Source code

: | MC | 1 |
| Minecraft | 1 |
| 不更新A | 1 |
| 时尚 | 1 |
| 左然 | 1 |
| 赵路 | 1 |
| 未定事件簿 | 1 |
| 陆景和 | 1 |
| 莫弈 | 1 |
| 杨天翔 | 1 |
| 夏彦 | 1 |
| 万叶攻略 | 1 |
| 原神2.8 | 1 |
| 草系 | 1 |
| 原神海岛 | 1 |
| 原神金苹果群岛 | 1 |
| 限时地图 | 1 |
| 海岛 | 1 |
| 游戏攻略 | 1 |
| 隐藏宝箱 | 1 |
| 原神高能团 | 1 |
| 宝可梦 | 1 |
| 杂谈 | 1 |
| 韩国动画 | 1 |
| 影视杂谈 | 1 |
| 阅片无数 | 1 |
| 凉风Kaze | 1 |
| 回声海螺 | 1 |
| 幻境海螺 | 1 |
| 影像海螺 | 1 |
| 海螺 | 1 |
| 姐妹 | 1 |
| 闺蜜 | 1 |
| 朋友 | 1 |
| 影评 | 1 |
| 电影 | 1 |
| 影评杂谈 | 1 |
━━━━
BRIEF: Set down every one of the lines above verbatim, keeping each character, pipe delimiter, and count unchanged.

SOLUTION TO THIS EXERCISE:
Source code

: | MC | 1 |
| Minecraft | 1 |
| 不更新A | 1 |
| 时尚 | 1 |
| 左然 | 1 |
| 赵路 | 1 |
| 未定事件簿 | 1 |
| 陆景和 | 1 |
| 莫弈 | 1 |
| 杨天翔 | 1 |
| 夏彦 | 1 |
| 万叶攻略 | 1 |
| 原神2.8 | 1 |
| 草系 | 1 |
| 原神海岛 | 1 |
| 原神金苹果群岛 | 1 |
| 限时地图 | 1 |
| 海岛 | 1 |
| 游戏攻略 | 1 |
| 隐藏宝箱 | 1 |
| 原神高能团 | 1 |
| 宝可梦 | 1 |
| 杂谈 | 1 |
| 韩国动画 | 1 |
| 影视杂谈 | 1 |
| 阅片无数 | 1 |
| 凉风Kaze | 1 |
| 回声海螺 | 1 |
| 幻境海螺 | 1 |
| 影像海螺 | 1 |
| 海螺 | 1 |
| 姐妹 | 1 |
| 闺蜜 | 1 |
| 朋友 | 1 |
| 影评 | 1 |
| 电影 | 1 |
| 影评杂谈 | 1 |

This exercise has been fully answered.